▸ Extracted entries:
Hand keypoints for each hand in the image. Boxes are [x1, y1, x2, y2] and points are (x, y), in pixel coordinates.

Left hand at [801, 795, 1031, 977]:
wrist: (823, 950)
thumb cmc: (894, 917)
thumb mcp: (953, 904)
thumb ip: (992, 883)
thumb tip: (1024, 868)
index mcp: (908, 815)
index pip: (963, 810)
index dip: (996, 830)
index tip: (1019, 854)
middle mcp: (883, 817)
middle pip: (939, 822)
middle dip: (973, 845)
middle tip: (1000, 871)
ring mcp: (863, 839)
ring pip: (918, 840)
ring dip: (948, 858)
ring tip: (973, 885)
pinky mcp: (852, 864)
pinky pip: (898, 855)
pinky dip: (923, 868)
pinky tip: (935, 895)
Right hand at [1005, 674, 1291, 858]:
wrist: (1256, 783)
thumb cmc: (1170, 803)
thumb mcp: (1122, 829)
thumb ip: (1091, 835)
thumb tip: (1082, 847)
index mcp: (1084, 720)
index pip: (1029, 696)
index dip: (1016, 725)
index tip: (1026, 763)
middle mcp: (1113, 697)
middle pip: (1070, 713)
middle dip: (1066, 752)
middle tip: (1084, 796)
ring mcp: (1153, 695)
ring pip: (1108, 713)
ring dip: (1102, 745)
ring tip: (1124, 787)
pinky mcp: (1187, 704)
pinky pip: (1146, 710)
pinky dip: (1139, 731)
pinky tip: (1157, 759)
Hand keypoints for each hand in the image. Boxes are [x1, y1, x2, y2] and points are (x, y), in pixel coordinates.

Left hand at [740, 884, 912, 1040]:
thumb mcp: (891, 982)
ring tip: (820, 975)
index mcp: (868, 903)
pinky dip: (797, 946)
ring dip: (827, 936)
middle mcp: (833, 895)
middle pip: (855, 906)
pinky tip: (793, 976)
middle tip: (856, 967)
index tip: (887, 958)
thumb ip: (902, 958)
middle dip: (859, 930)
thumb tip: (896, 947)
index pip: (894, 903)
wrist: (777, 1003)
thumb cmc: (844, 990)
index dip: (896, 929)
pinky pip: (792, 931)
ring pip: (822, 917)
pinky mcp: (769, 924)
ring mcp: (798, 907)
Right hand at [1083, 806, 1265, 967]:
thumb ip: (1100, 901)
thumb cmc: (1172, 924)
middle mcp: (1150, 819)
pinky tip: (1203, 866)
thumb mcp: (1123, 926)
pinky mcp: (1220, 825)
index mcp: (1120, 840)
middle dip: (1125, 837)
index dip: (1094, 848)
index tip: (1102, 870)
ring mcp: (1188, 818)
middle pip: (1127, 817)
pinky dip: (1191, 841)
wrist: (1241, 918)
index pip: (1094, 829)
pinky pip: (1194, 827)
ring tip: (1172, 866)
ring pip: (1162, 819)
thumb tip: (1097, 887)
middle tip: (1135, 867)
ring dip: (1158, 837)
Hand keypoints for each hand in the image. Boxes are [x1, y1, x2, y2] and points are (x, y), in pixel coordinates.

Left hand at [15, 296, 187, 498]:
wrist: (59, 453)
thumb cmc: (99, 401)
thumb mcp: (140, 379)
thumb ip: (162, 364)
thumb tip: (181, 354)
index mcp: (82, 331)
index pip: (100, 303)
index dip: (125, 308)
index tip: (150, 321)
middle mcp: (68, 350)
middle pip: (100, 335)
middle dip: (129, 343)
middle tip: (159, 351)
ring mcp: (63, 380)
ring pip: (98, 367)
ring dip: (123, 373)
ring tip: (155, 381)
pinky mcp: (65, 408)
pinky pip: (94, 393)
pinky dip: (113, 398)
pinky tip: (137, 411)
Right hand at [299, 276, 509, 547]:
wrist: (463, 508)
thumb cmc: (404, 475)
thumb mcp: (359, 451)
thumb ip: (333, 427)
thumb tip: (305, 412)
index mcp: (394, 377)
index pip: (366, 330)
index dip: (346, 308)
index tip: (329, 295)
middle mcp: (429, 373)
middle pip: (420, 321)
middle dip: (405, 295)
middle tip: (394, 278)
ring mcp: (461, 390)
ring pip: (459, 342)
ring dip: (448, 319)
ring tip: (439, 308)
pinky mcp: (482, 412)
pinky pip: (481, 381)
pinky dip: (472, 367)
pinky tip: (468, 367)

▸ Problem: Return all of the material precisely as written.

▸ Completed task:
Hand keypoints for each hand in the image. Boxes are [x1, y1, x2, y2] and points are (x, y), in pixel coordinates.

Left hand at [801, 795, 1031, 977]:
wrist: (823, 950)
thumb cmc: (894, 917)
thumb mcp: (953, 904)
thumb ip: (992, 883)
thumb tip: (1024, 868)
index mcp: (908, 815)
index pip: (963, 810)
index dip: (996, 830)
index tip: (1019, 854)
middle mcp: (883, 817)
middle pip: (939, 822)
middle dip: (973, 845)
middle tip: (1000, 871)
ring mcp: (863, 839)
ring pip: (918, 840)
ring dip: (948, 858)
ring tip: (973, 885)
pinky mcp: (852, 864)
pinky pip: (898, 855)
pinky dip: (923, 868)
pinky tip: (935, 895)
Right hand at [1005, 674, 1291, 858]:
wrist: (1256, 783)
thumb cmc: (1170, 803)
thumb mcp: (1122, 829)
thumb ip: (1091, 835)
thumb tip: (1082, 847)
index mcp: (1084, 720)
index pip: (1029, 696)
index dip: (1016, 725)
index tip: (1026, 763)
middle mcp: (1113, 697)
middle pip: (1070, 713)
middle dip: (1066, 752)
middle tip: (1084, 796)
ring mcp: (1153, 695)
ring pip: (1108, 713)
ring dip: (1102, 745)
ring tip: (1124, 787)
pinky mcp: (1187, 704)
pinky pip: (1146, 710)
pinky dip: (1139, 731)
pinky tip: (1157, 759)
Hand keypoints for each hand in the image. Boxes are [x1, y1, x2, y2] and points are (x, y), in pixel coordinates.

Left hand at [740, 884, 912, 1040]:
thumb mcp: (891, 982)
ring tip: (820, 975)
index mcp: (868, 903)
pinky dip: (797, 946)
ring dip: (827, 936)
middle mcp: (833, 895)
middle pip: (855, 906)
pinky tip: (793, 976)
middle tip: (856, 967)
index tip: (887, 958)
thumb ip: (902, 958)
middle dip: (859, 930)
thumb tip: (896, 947)
index pip: (894, 903)
wrist: (777, 1003)
thumb cmc: (844, 990)
index dip: (896, 929)
pinky pip: (792, 931)
ring pip: (822, 917)
pinky mcp: (769, 924)
ring mcp: (798, 907)
Right hand at [1083, 806, 1265, 967]:
thumb ip: (1100, 901)
thumb cmc: (1172, 924)
middle mcp: (1150, 819)
pinky tip: (1203, 866)
thumb mcp: (1123, 926)
pinky mcp: (1220, 825)
index mcp: (1120, 840)
middle dip: (1125, 837)
index dip: (1094, 848)
index tip: (1102, 870)
ring mcp: (1188, 818)
middle pip: (1127, 817)
pinky dip: (1191, 841)
wrist: (1241, 918)
index pip: (1094, 829)
pinky pip: (1194, 827)
ring tip: (1172, 866)
ring pip: (1162, 819)
thumb tip: (1097, 887)
middle tip: (1135, 867)
ring dip: (1158, 837)
Hand keypoints for each hand in the image. Boxes are [x1, y1, x2, y2] and points are (x, y), in pixel coordinates.

Left hand at [15, 296, 187, 498]:
wrist: (59, 453)
thumb cmc: (99, 401)
thumb mcp: (140, 379)
thumb ip: (162, 364)
thumb tip: (181, 354)
index mcp: (82, 331)
index pip: (100, 303)
index dip: (125, 308)
index tip: (150, 321)
middle mcp: (68, 350)
middle pip: (100, 335)
middle dip: (129, 343)
middle tip: (159, 351)
ring mcp: (63, 380)
ring pip: (98, 367)
ring dip: (123, 373)
ring tip: (155, 381)
pinky mcp: (65, 408)
pinky pip: (94, 393)
pinky dip: (113, 398)
pinky tip: (137, 411)
Right hand at [299, 276, 509, 547]:
wrist: (463, 508)
thumb cmc: (404, 475)
thumb mcp: (359, 451)
thumb ip: (333, 427)
thumb tip: (305, 412)
index mcp: (394, 377)
index pip: (366, 330)
index dip: (346, 308)
index tip: (329, 295)
middle mcp: (429, 373)
middle pip: (420, 321)
middle dip: (405, 295)
middle tip: (394, 278)
ring mcp: (461, 390)
ring pip: (459, 342)
ring dip: (448, 319)
ring tip: (439, 308)
pinky mcp: (482, 412)
pinky pip: (481, 381)
pinky dip: (472, 367)
pinky tip: (468, 367)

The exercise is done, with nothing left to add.